What is needed: Reproduce the entire listing below word for word, leaving every line and value unchanged.

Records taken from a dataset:
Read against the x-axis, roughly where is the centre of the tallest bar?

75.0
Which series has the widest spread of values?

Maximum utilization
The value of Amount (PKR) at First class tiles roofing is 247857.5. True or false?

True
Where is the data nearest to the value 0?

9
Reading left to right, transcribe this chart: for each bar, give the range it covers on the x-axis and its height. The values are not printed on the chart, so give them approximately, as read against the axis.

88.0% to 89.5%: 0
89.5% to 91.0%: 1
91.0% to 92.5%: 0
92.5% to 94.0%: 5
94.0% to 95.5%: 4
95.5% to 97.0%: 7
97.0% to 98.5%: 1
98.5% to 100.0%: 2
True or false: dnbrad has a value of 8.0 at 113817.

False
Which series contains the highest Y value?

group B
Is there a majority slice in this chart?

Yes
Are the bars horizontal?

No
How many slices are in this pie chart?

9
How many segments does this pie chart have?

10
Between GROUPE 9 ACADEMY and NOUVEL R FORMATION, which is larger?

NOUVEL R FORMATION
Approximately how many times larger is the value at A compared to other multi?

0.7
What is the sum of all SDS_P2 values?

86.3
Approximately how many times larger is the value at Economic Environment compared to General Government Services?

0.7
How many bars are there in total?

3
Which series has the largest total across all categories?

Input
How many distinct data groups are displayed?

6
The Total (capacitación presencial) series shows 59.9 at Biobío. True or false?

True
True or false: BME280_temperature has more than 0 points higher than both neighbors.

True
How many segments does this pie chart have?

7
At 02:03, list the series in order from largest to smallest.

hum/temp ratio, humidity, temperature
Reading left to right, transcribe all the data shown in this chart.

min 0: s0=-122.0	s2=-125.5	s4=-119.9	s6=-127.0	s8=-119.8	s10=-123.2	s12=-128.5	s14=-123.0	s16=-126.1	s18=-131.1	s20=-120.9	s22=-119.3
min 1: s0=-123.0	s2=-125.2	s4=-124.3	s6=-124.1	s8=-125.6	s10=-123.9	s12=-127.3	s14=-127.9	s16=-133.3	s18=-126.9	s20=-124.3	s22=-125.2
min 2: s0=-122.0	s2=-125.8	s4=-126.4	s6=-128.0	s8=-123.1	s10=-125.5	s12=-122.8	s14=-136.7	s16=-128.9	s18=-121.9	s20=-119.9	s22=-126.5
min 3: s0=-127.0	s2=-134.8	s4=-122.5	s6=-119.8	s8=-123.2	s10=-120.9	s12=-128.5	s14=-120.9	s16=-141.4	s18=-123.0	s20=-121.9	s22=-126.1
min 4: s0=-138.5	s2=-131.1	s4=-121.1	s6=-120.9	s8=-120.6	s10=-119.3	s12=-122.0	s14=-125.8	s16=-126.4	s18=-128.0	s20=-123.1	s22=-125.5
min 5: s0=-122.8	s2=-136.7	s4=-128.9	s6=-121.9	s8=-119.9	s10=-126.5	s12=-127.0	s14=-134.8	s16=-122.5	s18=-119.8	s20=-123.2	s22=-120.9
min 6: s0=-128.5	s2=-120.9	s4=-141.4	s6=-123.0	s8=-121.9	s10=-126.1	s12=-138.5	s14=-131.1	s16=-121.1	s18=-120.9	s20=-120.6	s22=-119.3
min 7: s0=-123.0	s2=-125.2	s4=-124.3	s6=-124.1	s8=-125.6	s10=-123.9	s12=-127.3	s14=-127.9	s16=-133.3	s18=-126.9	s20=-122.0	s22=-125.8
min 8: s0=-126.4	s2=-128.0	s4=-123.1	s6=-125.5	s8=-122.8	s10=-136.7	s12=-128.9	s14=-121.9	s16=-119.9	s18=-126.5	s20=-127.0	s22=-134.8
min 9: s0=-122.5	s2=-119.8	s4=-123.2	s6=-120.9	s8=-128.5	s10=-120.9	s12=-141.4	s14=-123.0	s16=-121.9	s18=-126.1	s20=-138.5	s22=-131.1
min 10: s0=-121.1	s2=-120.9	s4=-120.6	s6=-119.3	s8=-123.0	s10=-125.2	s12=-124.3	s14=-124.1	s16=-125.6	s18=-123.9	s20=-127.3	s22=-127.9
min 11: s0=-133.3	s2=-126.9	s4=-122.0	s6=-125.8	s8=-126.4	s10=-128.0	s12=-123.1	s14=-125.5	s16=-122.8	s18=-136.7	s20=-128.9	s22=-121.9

Task result:
Read against the x-axis, roughly where is the centre of the tallest bar?

75.0
Which series has the widest spread of values?

Maximum utilization
The value of Amount (PKR) at First class tiles roofing is 247857.5. True or false?

True
Where is the data nearest to the value 0?

9
Reading left to right, transcribe this chart: for each bar, give the range it covers on the x-axis and its height. The values are not printed on the chart, so give them approximately, as read against the axis.

88.0% to 89.5%: 0
89.5% to 91.0%: 1
91.0% to 92.5%: 0
92.5% to 94.0%: 5
94.0% to 95.5%: 4
95.5% to 97.0%: 7
97.0% to 98.5%: 1
98.5% to 100.0%: 2
True or false: dnbrad has a value of 8.0 at 113817.

False
Which series contains the highest Y value?

group B
Is there a majority slice in this chart?

Yes
Are the bars horizontal?

No
How many slices are in this pie chart?

9
How many segments does this pie chart have?

10
Between GROUPE 9 ACADEMY and NOUVEL R FORMATION, which is larger?

NOUVEL R FORMATION
Approximately how many times larger is the value at A compared to other multi?

0.7
What is the sum of all SDS_P2 values?

86.3
Approximately how many times larger is the value at Economic Environment compared to General Government Services?

0.7
How many bars are there in total?

3
Which series has the largest total across all categories?

Input
How many distinct data groups are displayed?

6
The Total (capacitación presencial) series shows 59.9 at Biobío. True or false?

True
True or false: BME280_temperature has more than 0 points higher than both neighbors.

True
How many segments does this pie chart have?

7
At 02:03, list the series in order from largest to smallest.

hum/temp ratio, humidity, temperature
Reading left to right, transcribe all the data shown in this chart.

min 0: s0=-122.0	s2=-125.5	s4=-119.9	s6=-127.0	s8=-119.8	s10=-123.2	s12=-128.5	s14=-123.0	s16=-126.1	s18=-131.1	s20=-120.9	s22=-119.3
min 1: s0=-123.0	s2=-125.2	s4=-124.3	s6=-124.1	s8=-125.6	s10=-123.9	s12=-127.3	s14=-127.9	s16=-133.3	s18=-126.9	s20=-124.3	s22=-125.2
min 2: s0=-122.0	s2=-125.8	s4=-126.4	s6=-128.0	s8=-123.1	s10=-125.5	s12=-122.8	s14=-136.7	s16=-128.9	s18=-121.9	s20=-119.9	s22=-126.5
min 3: s0=-127.0	s2=-134.8	s4=-122.5	s6=-119.8	s8=-123.2	s10=-120.9	s12=-128.5	s14=-120.9	s16=-141.4	s18=-123.0	s20=-121.9	s22=-126.1
min 4: s0=-138.5	s2=-131.1	s4=-121.1	s6=-120.9	s8=-120.6	s10=-119.3	s12=-122.0	s14=-125.8	s16=-126.4	s18=-128.0	s20=-123.1	s22=-125.5
min 5: s0=-122.8	s2=-136.7	s4=-128.9	s6=-121.9	s8=-119.9	s10=-126.5	s12=-127.0	s14=-134.8	s16=-122.5	s18=-119.8	s20=-123.2	s22=-120.9
min 6: s0=-128.5	s2=-120.9	s4=-141.4	s6=-123.0	s8=-121.9	s10=-126.1	s12=-138.5	s14=-131.1	s16=-121.1	s18=-120.9	s20=-120.6	s22=-119.3
min 7: s0=-123.0	s2=-125.2	s4=-124.3	s6=-124.1	s8=-125.6	s10=-123.9	s12=-127.3	s14=-127.9	s16=-133.3	s18=-126.9	s20=-122.0	s22=-125.8
min 8: s0=-126.4	s2=-128.0	s4=-123.1	s6=-125.5	s8=-122.8	s10=-136.7	s12=-128.9	s14=-121.9	s16=-119.9	s18=-126.5	s20=-127.0	s22=-134.8
min 9: s0=-122.5	s2=-119.8	s4=-123.2	s6=-120.9	s8=-128.5	s10=-120.9	s12=-141.4	s14=-123.0	s16=-121.9	s18=-126.1	s20=-138.5	s22=-131.1
min 10: s0=-121.1	s2=-120.9	s4=-120.6	s6=-119.3	s8=-123.0	s10=-125.2	s12=-124.3	s14=-124.1	s16=-125.6	s18=-123.9	s20=-127.3	s22=-127.9
min 11: s0=-133.3	s2=-126.9	s4=-122.0	s6=-125.8	s8=-126.4	s10=-128.0	s12=-123.1	s14=-125.5	s16=-122.8	s18=-136.7	s20=-128.9	s22=-121.9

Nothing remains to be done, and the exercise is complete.